Crystal mosaicity determined by a novel layer deconvolution Williamson–Hall method

Abstract

The application of conventional Williamson–Hall (WH) plot analysis to crystals often results in broadening not proportional to the scattering length vector. Several reasons may influence the broadening such as composition or strain heterogeneities, wafer curvature, dislocation anisotropy and other defects. In this work, linearization of WH plots is achieved given the assumption that the total crystal size may be deconvoluted into a finite number of layers, each with a constant thickness, strain and mosaic spread. A novel linearization algorithm, the layer deconvolution WH (LdCWH) method, employs a finite number of pseudo-Voigt (PV) functions for each measurement. Afterwards, it searches for possible solutions by changing the PV coefficients until r² of the conventional WH representation is above 0.999. The searching procedure consists in a combination of a genetic algorithm (GA) to generate randomly the PV coefficients within a specified range and a Marquardt–Levenberg algorithm to fit simultaneously the measured reflections using the PV coefficients as inputs. The possible solutions further allow estimating the upper and lower bounds of the mosaicity. Conventional WH plots and the implementation of the LdCWH are applied to a commercial AlGaN thick layer and to bulk α-MoO₃ crystals and discussed. For the former, the lateral and perpendicular coherence lengths, tilt angle and heterogeneous strain derived are 616 ± 7 nm, 510 ± 10 nm, 0.069 ± 0.001° and 0.0345 ± 0.0002%, respectively, while for the latter, a vertical coherence length of 3883 ± 56 nm and heterogeneous strain of 0.0556 ± 0.0002% are found. The nature of peak broadening regarding integral breadth and full width at half-maximum is discussed.

### Extracted records
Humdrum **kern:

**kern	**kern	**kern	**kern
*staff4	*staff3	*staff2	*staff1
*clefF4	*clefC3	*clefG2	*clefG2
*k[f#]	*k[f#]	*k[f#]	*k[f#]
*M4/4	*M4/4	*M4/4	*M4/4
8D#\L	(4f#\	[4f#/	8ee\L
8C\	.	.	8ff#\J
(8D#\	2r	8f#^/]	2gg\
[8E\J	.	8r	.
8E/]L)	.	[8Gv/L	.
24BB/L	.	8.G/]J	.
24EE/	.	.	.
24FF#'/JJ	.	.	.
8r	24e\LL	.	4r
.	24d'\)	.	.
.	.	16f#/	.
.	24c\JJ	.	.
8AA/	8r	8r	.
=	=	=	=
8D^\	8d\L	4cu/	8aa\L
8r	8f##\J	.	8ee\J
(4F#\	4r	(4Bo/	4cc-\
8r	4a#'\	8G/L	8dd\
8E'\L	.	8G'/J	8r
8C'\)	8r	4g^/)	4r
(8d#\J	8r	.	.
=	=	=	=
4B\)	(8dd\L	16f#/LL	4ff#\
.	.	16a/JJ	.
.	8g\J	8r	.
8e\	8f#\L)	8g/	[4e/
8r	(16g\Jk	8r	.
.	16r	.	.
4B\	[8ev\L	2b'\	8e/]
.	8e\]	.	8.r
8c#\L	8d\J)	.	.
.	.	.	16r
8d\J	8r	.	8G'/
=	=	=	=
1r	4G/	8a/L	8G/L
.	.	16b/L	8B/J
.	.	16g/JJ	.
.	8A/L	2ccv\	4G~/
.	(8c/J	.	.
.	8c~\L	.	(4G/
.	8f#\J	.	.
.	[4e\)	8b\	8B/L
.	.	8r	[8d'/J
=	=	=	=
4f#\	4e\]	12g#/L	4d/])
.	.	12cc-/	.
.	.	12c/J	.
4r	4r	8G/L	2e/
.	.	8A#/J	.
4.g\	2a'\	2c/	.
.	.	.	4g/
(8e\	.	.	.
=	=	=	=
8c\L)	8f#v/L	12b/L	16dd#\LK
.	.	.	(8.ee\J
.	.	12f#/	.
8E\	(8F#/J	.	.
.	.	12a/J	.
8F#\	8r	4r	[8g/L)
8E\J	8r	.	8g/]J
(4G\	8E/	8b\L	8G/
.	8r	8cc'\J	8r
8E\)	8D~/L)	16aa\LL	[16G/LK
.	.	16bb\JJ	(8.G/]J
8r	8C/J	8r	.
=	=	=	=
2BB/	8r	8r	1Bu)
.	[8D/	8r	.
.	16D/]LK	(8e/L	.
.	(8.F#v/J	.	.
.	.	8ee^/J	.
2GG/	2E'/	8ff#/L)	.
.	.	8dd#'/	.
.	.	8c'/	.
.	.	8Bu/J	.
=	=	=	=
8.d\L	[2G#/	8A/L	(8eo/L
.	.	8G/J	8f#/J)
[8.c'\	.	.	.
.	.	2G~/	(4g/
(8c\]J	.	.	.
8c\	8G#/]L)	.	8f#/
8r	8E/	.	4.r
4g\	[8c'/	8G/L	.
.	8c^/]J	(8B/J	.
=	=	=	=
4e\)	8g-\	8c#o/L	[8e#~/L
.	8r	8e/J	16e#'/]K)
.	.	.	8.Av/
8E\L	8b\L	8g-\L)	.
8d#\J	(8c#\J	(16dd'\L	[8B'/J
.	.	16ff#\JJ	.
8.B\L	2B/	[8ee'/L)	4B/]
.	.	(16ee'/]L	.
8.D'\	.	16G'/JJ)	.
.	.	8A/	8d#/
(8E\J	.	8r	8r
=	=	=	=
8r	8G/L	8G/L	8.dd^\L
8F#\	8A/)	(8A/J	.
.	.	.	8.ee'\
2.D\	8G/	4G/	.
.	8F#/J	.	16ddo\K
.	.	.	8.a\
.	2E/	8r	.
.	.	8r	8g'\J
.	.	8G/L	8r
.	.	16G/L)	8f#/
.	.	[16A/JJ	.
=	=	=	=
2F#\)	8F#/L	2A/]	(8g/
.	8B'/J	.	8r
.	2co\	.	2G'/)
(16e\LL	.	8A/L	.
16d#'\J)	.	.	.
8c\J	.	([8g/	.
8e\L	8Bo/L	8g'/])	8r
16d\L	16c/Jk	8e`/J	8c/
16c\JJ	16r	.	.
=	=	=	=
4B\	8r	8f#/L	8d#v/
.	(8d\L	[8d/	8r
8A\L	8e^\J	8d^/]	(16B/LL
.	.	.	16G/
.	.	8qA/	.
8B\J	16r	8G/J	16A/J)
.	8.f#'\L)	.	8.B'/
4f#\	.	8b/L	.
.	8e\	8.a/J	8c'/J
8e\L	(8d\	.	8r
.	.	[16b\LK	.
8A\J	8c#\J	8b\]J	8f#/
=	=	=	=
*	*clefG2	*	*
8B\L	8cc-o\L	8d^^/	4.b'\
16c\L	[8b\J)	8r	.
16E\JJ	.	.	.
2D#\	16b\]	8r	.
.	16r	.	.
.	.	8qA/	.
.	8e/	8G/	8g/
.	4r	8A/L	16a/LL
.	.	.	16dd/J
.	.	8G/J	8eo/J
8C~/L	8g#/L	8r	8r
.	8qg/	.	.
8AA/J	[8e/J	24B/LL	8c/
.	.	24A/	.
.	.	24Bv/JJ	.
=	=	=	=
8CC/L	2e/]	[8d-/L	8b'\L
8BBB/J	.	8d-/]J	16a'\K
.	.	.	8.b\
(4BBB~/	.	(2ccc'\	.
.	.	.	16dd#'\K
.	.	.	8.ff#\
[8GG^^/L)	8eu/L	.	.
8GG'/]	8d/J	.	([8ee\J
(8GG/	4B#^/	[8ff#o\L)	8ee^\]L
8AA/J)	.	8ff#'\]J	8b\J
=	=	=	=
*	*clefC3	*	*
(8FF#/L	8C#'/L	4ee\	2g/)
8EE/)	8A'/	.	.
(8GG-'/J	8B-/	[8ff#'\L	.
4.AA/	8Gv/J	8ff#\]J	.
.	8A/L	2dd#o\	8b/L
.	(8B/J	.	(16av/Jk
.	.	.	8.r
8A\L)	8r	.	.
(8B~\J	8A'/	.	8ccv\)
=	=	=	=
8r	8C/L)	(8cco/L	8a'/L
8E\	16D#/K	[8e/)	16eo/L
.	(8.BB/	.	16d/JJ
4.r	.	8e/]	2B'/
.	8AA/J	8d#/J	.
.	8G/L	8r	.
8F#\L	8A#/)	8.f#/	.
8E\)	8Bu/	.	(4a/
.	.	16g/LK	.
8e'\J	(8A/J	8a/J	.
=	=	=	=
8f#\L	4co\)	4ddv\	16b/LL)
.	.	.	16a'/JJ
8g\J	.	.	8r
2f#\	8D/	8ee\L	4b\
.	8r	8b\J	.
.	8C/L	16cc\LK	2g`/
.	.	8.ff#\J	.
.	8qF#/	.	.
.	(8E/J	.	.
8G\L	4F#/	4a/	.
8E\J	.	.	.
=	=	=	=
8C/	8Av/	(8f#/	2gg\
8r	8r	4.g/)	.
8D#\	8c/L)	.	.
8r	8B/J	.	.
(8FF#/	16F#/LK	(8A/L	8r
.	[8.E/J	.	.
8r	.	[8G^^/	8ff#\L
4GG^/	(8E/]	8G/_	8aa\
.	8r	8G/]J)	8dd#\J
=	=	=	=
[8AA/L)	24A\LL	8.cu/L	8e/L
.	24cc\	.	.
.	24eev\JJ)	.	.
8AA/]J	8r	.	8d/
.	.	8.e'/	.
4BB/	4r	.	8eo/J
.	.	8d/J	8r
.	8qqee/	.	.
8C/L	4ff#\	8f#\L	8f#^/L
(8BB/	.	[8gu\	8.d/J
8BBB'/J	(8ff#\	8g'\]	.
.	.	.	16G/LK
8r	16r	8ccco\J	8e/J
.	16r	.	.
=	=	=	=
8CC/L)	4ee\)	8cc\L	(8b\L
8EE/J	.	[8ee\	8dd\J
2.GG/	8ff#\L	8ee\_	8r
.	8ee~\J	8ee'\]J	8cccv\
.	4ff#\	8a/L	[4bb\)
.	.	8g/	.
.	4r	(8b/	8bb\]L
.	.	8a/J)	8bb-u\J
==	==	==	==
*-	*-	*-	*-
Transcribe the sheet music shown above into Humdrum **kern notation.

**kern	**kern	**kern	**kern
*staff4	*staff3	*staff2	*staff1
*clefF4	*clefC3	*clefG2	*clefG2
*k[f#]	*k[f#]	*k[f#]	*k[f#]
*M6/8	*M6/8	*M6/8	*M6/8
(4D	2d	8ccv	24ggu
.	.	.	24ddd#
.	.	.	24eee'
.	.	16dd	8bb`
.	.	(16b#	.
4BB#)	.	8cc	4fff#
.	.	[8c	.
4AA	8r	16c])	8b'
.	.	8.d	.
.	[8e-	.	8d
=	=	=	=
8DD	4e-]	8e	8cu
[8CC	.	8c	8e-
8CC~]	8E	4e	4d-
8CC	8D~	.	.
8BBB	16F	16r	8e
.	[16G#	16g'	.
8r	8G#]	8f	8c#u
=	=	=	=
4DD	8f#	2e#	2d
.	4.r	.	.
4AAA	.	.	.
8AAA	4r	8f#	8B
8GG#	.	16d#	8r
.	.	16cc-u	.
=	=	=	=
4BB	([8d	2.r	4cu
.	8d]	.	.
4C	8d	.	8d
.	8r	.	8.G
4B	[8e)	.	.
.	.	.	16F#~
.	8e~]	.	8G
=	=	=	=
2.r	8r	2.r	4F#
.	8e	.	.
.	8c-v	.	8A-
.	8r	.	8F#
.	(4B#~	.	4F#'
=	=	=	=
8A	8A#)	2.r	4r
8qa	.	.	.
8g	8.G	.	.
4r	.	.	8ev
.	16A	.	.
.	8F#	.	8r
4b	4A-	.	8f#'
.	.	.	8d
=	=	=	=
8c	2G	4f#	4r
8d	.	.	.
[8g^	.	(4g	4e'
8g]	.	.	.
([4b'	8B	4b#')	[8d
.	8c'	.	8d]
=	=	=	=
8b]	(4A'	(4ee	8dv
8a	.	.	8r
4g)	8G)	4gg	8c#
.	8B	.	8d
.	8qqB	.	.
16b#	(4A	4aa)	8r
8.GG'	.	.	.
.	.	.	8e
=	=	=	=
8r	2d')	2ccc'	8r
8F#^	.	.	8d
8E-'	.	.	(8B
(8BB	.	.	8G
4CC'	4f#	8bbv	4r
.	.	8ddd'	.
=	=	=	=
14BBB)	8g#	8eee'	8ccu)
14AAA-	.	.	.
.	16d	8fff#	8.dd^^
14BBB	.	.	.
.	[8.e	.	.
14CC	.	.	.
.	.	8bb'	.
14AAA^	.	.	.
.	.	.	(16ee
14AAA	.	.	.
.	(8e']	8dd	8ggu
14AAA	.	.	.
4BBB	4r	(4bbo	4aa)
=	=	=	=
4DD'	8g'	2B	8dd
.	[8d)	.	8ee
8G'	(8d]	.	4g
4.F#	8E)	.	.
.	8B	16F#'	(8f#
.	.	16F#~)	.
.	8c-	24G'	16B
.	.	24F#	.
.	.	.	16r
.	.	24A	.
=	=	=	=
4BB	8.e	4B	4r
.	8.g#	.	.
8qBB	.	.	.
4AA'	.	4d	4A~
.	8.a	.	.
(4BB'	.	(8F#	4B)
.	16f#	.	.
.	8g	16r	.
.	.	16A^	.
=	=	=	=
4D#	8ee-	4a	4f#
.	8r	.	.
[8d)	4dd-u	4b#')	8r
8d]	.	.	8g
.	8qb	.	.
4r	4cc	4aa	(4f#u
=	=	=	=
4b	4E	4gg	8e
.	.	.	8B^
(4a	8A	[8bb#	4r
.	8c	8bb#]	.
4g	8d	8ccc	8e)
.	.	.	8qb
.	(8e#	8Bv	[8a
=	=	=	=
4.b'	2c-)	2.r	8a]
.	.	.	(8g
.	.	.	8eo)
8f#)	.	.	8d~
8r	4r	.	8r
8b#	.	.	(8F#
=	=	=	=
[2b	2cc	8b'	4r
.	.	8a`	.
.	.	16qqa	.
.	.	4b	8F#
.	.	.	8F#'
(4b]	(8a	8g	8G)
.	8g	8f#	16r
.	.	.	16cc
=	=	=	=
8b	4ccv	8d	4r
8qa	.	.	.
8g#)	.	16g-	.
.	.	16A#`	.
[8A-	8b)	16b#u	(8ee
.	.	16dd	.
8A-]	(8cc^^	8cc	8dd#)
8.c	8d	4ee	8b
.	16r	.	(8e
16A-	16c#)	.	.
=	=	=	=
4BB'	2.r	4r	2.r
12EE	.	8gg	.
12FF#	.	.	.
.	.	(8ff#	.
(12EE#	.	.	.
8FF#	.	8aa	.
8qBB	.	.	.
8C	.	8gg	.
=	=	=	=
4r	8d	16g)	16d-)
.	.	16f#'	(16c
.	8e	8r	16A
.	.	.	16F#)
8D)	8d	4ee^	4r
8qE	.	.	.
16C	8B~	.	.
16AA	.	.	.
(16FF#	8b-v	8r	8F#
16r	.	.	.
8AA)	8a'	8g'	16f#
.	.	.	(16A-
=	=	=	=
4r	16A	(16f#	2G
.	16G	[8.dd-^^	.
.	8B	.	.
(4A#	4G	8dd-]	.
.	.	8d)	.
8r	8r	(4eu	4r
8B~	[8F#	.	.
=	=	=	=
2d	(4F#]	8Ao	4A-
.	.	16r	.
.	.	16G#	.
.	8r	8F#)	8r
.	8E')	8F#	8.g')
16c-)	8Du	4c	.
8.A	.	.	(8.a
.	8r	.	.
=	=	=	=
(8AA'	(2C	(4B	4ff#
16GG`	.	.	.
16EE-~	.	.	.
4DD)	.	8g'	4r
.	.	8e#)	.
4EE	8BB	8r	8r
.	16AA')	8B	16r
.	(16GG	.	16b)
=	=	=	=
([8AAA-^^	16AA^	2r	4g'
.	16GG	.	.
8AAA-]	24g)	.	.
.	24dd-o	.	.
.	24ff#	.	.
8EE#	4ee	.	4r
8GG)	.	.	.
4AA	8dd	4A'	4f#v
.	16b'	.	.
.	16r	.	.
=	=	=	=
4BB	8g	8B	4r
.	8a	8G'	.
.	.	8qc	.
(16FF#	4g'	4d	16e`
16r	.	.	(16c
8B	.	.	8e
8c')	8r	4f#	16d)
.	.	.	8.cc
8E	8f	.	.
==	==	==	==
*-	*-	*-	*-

### Problem requirements
Answer these questions from the crystal mosaicity abstract:
(a) Above what value must r² of the conventional WH representation be for a solution to be accepted?
(b) Which two algorithms are combined in the searching procedure?
(c) What vertical coherence length is reported for the bulk α-MoO₃ crystals?

### Reply
(a) 0.999
(b) A genetic algorithm (GA) and a Marquardt–Levenberg algorithm
(c) 3883 ± 56 nm